The meeting changed everything. A senior partner attended by a younger associate were open and intelligent, and set out a clear plan.

The senior partner is beautiful. You’d agree if you had sat across the mahogany table from her for thirty seconds, let alone an hour. She wore layers of fine wool and silks in Florentine colors against the warm color of her skin; luxurious bangles of silver bracelets along her thin tanned wrists, a large ring set with onyx on her left hand, which is narrow and strongly veined; dangling earrings of silver and onyx, and a family of delicate silver chains around her neck which draped and turned slowly, as she leaned forward and held my attention, against the broad warm plane of her chest. Her jaw is narrow and strong, and her eyes are shining black, and look directly into your own. Her hair is luminous as polished black walnut and her voice low, coming across the table smooth as a flume before her steady dark gaze. She smiles, and the atmosphere of strict modern style in the room transforms with the warmth of tapestry and leather and sunlight. Her name is the sound of a cricket alone on a mountainside in a star-filled night. I am an old man, but this woman sets me afloat on a dreamy sea of possibilities.

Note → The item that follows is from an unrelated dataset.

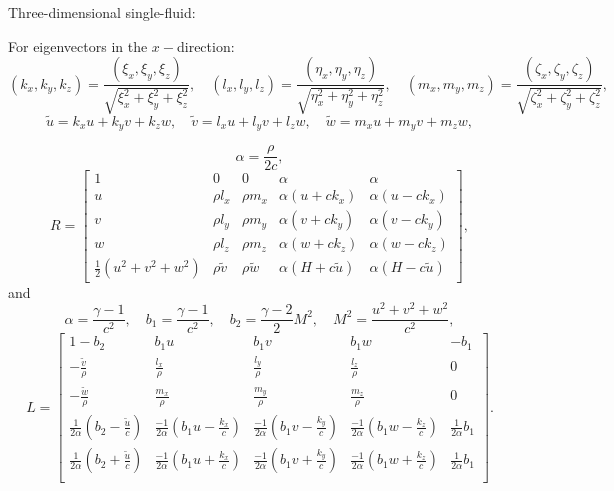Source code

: Three-\/dimensional single-\/fluid\+:

For eigenvectors in the $x-$direction\+: \[ \begin{equation*} (k_x,k_y,k_z)=\frac{(\xi_x,\xi_y,\xi_z)}{\sqrt{\xi_x^2+\xi_y^2+\xi_z^2}},\quad (l_x,l_y,l_z)=\frac{(\eta_x,\eta_y,\eta_z)}{\sqrt{\eta_x^2+\eta_y^2+\eta_z^2}},\quad (m_x,m_y,m_z)=\frac{(\zeta_x,\zeta_y,\zeta_z)}{\sqrt{\zeta_x^2+\zeta_y^2+\zeta_z^2}}, \end{equation*} \] \[ \begin{equation*} \tilde{u}=k_x u+k_y v+k_z w, \quad \tilde{v}=l_x u+l_y v+l_z w, \quad \tilde{w}=m_x u+m_y v+m_z w, \end{equation*} \]

\[ \begin{equation*} \alpha= \frac{\rho}{2c}, \end{equation*} \] \[ \begin{equation*} R= \begin{bmatrix} 1 & 0 & 0 & \alpha & \alpha \\ u & \rho l_x& \rho m_x & \alpha (u+c k_x) & \alpha (u-c k_x) \\ v & \rho l_y & \rho m_y & \alpha (v+c k_y) & \alpha (v-c k_y) \\ w & \rho l_z & \rho m_z & \alpha (w+c k_z) & \alpha (w-c k_z) \\ \frac{1}{2}(u^2+v^2+w^2) & \rho \tilde{v} & \rho \tilde{w} &\alpha (H+c \tilde{u}) & \alpha (H-c \tilde{u} ) \end{bmatrix}, \end{equation*} \] and \[ \begin{equation*} \alpha=\frac{\gamma-1}{c^2}, \quad b_1=\frac{\gamma -1}{c^2}, \quad b_2= \frac{\gamma -2}{2}M^2, \quad M^2=\frac{u^2+v^2+w^2}{c^2}, \end{equation*} \] \[ \begin{equation*} L= \begin{bmatrix} 1-b_2 & b_1 u & b_1 v & b_1 w & -b_1 \\ -\frac{\tilde{v}}{\rho} & \frac{l_x}{\rho}& \frac{l_y}{\rho}& \frac{l_z}{\rho} & 0\\ -\frac{\tilde{w}}{\rho} & \frac{m_x}{\rho}& \frac{m_y}{\rho}& \frac{m_z}{\rho} & 0\\ \frac{1}{2\alpha}\left(b_2-\frac{\tilde{u}}{c}\right)& \frac{-1}{2\alpha}\left(b_1u-\frac{k_x}{c}\right)& \frac{-1}{2\alpha}\left(b_1v-\frac{k_y}{c}\right) & \frac{-1}{2\alpha}\left(b_1w-\frac{k_z}{c}\right) & \frac{1}{2\alpha}b_1\\ \frac{1}{2\alpha}\left(b_2+\frac{\tilde{u}}{c}\right)& \frac{-1}{2\alpha}\left(b_1u+\frac{k_x}{c}\right)& \frac{-1}{2\alpha}\left(b_1v+\frac{k_y}{c}\right) & \frac{-1}{2\alpha}\left(b_1w+\frac{k_z}{c}\right) & \frac{1}{2\alpha}b_1\\ \end{bmatrix}. \end{equation*} \]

As we descend to ground level, I remind myself: this is a trip without women.  In fact, my secret is that I’m here trying to forget a woman; but maybe the gods don’t like it so much that I’m trying to lose my junk in their backyard, and so they remind me of a woman’s beauty and show me this particular woman, to demonstrate that a woman can be as real as life can get.

As it turns out, the senior partner is married — I wish her husband well. He is an architect with a sailing boat. He offers her plenty, I’m sure. I hope they are very happy. In this way I neatly clip off my trailing interest in what I found upstairs, and turn my attention to our walk back along the river to our hotel.

My son leads the way. I watch him, following at ten paces. The sun’s heat is raising humidity from the ground soaked by days of heavy rain, the air heavy above the saturated concrete, mist rising from the weed beds and pitted ancient statuary, from the elaborate basins of fountains, from the hanging rooftop gardens. We skirt traffic and stick to the shadows.

Although he walks with determination, my son is lost. He turns this way, proceeds one hundred paces and abruptly cuts his direction by ninety degrees. He walks, I follow. The only way to eventually acquire one’s bearings is to get lost. I have a sense of our position, and so I’m enjoying this exercise; by the looks of his shoulders and the tightness in his neck, my son, bless him, is screwing himself into the tight grain of frustration. When he stops and turns to me, his face set solidly, I smile a relaxed smile and, pulling my left hand out of my pocket, point. He waits. I step closer, touch his shoulder, which tilts away from my hand, and we proceed west.

Navigating in this city, as in any city, is very difficult without a map. I carry one in my back pocket, one I’ve carried before, it’s creases fuzzy and soft; I know it’s there as I know where I am at the moment, by sun and by dead reckoning. We walk side by side back to the river and the hotel on the west bank.

The structure of most cities discourages intuition. Buildings are the most obvious, sometimes the only, features of the landscape, if the day is anything but clear, or if it’s night. The city’s builders dominate even in their absence a visitor’s experience, determine the ease or difficulty of finding one’s way. Directions can seem arbitrary, network of streets a confusing overlay, the master plan often having nothing to do with the original lay of the land; one has to walk a distance, if one is lucky enough to be lost in a city with hills, to a high place to orient one’s position. In the end, the topography of a city’s soul can be known only by its citizens.